The story does not end there. After BMW purchased Rover Group in 1994, Bernd Pischetsrieder became its boss and admitted to having strong feelings for Riley. Victor says, “He said they shared their sporting elegance and BMWs.”
“I invited him to Gaydon in 1998 for the centenary celebrations for Uncle Percy’s first car. He agreed to come under the condition that there would be three Rileys and a Brooklands parked near the control tower, which he could see from his helicopter. I accepted. He drove the cars, and then he announced that there would be a new Riley. The prototype was eventually shown to me. He was soon removed from BMW, and his dream was over.
It was not the first time Riley and Munich had met. A joint venture between the two companies was suggested in 1937. It would have seen the two companies create a new model that was lightweight and powered by Riley’s 1.5-litre engine. However, pre-war secrecy at BMW stopped the project. The exhibits and volunteers at Riley’s newly opened “spiritual house of Riley” bring these stories to life.
The main goal is to digitize the original Riley engineering drawings for restoration. Although the archive is still a work in process, Victor will soon be able to fly it, just like the 900bhp Nine Kestrel.
1898 UNCLE PRY’S HOME-MADE CROSS: This small, belt-driven vehicle was the first to have a mechanically controlled inlet valve.
1905 9HP FOUR WHEEL:This car was the first in the evolution of the Riley company from bikes to motorcycles to three-wheeled cars. It was decided to add a fourth wheel as speeds increased.
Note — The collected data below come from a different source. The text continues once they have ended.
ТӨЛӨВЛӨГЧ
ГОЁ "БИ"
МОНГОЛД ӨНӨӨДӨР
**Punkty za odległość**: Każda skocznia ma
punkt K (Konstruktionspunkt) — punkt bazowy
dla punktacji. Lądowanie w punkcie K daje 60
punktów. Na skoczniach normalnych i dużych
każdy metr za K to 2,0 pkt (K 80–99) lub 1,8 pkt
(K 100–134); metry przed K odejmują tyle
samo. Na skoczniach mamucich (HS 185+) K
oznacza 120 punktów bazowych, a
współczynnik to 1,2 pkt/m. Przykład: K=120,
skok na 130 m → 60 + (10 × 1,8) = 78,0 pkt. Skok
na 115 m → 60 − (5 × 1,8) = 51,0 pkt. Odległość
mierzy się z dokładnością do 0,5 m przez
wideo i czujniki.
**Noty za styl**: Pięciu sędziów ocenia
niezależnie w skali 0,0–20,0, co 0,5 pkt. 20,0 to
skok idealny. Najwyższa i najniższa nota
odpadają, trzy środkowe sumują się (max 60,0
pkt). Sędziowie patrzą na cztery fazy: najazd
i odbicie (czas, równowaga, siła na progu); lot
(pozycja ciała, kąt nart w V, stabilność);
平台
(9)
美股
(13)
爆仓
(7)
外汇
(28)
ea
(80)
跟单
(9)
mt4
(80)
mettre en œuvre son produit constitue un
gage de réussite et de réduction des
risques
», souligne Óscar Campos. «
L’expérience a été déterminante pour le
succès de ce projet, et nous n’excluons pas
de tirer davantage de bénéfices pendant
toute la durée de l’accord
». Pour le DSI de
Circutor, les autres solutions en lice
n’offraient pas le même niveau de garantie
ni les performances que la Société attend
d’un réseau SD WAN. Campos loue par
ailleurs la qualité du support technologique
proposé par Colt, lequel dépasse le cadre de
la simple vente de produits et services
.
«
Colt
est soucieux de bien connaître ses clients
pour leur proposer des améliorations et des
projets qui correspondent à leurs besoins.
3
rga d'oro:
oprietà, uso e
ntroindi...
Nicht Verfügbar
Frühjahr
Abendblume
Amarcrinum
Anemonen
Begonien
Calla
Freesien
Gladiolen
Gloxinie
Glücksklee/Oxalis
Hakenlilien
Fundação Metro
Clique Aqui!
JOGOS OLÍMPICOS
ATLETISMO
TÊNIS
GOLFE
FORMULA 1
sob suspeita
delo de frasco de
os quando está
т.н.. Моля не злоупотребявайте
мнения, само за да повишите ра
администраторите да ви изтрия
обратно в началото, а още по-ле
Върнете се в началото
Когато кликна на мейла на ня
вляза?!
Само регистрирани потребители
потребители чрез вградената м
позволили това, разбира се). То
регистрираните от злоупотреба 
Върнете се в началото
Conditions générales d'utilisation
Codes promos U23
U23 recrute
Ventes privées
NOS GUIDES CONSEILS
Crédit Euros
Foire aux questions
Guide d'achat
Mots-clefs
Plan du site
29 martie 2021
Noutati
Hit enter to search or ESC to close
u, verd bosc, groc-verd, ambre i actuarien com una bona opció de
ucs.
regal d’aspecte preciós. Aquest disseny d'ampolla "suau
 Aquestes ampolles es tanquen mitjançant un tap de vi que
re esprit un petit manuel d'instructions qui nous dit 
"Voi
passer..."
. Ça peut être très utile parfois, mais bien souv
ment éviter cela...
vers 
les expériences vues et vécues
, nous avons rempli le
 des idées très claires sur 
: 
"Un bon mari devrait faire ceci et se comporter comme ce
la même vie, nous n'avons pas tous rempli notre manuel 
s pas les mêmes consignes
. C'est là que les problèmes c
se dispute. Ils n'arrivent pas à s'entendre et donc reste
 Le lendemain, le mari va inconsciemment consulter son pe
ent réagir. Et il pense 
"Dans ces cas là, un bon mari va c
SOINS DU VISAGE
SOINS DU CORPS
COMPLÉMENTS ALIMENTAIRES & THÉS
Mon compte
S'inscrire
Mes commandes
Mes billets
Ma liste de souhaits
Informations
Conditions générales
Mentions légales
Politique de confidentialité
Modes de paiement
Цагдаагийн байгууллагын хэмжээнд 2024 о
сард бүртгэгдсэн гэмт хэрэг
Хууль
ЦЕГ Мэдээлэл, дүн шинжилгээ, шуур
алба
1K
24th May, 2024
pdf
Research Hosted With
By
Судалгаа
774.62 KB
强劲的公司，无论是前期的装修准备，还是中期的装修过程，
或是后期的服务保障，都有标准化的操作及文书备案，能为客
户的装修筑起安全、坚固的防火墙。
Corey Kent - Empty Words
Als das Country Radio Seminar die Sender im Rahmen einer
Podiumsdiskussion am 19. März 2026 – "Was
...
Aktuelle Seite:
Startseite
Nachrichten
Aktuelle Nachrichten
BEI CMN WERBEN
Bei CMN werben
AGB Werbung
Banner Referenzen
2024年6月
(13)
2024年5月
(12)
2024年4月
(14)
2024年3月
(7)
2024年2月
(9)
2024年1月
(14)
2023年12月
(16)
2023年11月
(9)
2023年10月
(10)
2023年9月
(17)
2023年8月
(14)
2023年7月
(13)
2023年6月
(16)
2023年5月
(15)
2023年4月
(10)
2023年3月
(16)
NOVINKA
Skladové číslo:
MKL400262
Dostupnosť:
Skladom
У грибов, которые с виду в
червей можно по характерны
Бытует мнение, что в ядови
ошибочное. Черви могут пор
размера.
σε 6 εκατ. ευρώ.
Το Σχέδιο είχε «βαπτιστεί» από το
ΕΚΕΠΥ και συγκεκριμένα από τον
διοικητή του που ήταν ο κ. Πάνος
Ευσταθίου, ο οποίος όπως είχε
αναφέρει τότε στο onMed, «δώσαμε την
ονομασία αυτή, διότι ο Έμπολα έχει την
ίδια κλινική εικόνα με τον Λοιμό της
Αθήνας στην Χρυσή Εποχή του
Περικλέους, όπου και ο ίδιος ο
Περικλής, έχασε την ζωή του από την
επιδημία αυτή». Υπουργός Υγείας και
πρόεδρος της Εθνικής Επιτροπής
It was powered by a 1034cc V-8 engine.
1926 NINE Tony Rolt referred to the Nine of 1926 as the “greatest advance in light car design”. It was powered by a 1087cc four cylinder engine with twin camshafts. This engine would be the foundation of all future Riley engines.
1928 BROOKLANDS This sporty version of the Nine featured twin carburettors. Reid Railton, an engineer and designer, was fondly impressed by it. It also had more power.
1945 ONE POINT-FIVE The first postwar Riley was created in 1943 and kept on ice during the company’s war work. Riley was the first company to emerge from the traps with a brand new car after the ceasefire.